Essentially: a button that when you press it kills the AI but instantly gives it reward equal to its expected discounted future reward. And to be clear, this is the AI's estimate of its expected discounted future reward, not some outside estimate.
(This is in the interest of asking dumb questions and learning in public. And I'm taking the specific narrow definition of corrigibility which is just an AI letting you turn it off.)

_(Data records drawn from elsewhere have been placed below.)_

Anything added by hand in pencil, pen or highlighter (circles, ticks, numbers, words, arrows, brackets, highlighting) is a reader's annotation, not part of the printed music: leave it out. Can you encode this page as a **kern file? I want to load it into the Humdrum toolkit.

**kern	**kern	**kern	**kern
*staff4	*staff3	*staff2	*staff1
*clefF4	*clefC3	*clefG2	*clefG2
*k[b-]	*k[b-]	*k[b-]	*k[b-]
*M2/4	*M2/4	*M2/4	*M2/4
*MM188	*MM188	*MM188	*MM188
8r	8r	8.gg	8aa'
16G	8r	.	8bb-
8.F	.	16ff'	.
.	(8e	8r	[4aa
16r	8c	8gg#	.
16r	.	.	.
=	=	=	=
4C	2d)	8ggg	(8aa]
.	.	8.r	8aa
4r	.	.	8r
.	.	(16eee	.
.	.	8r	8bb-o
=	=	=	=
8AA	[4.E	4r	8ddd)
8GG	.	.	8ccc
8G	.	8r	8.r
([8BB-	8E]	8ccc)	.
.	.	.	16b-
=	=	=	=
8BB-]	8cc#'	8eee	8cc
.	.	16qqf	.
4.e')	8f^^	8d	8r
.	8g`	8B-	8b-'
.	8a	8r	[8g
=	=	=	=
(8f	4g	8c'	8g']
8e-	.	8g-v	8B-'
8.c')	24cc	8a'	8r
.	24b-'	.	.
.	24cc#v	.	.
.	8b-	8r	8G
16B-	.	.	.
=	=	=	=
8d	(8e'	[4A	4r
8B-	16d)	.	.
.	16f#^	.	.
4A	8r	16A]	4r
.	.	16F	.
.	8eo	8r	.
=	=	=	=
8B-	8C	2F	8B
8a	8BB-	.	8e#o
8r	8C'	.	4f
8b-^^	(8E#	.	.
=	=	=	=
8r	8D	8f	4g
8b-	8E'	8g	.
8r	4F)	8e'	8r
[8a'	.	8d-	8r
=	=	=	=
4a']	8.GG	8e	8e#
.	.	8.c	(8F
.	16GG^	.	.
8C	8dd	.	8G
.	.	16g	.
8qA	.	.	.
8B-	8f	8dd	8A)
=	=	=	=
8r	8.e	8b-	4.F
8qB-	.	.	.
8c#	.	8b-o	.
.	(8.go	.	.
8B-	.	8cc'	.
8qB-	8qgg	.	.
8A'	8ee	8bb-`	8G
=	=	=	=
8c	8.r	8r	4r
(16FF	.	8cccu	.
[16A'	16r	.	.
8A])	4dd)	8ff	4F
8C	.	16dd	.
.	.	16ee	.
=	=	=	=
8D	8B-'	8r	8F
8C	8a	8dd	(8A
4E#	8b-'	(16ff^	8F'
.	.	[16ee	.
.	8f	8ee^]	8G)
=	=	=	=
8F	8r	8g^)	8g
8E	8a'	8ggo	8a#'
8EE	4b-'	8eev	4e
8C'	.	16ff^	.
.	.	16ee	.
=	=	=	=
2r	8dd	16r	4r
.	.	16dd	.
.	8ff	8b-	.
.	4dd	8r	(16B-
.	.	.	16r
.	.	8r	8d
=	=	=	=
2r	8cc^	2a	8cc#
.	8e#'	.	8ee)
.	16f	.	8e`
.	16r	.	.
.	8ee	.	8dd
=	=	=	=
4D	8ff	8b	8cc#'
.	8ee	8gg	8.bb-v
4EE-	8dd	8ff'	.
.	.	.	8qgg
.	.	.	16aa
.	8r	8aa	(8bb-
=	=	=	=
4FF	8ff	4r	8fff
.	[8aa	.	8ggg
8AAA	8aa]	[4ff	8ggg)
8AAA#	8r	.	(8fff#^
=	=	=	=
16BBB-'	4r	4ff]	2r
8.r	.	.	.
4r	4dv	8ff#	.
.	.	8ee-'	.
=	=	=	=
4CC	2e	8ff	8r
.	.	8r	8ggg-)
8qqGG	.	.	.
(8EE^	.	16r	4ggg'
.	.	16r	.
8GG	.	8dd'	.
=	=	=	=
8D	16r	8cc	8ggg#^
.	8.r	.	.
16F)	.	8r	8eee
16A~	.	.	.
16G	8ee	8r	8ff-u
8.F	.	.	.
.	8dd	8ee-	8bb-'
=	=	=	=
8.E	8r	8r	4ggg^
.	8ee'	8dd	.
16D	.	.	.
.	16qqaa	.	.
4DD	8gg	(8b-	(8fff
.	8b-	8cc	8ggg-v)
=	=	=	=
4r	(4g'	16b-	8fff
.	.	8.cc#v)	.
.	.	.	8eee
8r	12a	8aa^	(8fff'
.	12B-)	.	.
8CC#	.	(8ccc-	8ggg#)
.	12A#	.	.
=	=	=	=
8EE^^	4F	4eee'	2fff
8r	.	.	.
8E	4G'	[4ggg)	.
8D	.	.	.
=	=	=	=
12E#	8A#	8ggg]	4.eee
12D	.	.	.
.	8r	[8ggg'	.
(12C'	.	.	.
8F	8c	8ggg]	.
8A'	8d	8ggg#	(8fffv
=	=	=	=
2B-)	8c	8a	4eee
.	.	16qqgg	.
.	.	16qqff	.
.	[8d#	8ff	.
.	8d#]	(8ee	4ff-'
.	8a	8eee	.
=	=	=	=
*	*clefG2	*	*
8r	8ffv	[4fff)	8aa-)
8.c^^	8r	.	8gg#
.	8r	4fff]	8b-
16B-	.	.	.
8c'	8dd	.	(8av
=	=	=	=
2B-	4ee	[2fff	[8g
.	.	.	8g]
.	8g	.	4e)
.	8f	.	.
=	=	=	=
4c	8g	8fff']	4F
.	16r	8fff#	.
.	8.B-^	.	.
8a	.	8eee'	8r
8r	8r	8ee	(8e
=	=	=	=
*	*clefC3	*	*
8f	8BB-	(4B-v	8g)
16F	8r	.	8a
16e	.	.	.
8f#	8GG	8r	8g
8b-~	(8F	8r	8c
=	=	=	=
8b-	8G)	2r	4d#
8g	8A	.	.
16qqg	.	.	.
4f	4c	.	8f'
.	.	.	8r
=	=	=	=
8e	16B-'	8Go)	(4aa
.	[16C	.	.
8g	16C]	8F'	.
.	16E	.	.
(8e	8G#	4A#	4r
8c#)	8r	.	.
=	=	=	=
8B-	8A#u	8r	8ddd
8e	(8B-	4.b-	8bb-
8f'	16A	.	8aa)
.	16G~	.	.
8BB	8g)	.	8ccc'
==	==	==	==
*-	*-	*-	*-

Thoughts: I've heard Dr. Christiano mention things like "precisely balanced incentives" (which I think uses to describe the weaknesses of this and similar approaches), but I don't see why this would be particularly difficult to balance given that this number is just an explicit float inside many RL models. Some issues I do see:
- Such an agent would have no incentive to create corrigible child-agents
- Such an agent would have no incentive to preserve this property while self-modifying
But I am probably missing a bunch of other issues with this general approach? Responses in the form of links to relevant papers are welcome as well.
Thanks,
Raf
AI will press the button itself?
If implemented as described, the AI should be exactly indifferent to pushing the button? I guess the AI’s behavior in that situation is not well defined… and if we make the button give expected value minus epsilon reward, then the AI might kill you to stop you from pressing the button (because it wants that epsilon reward!)
So overall I suppose this is a fair criticism of the approach and is possibly what Paul means by issues with precisely balancing!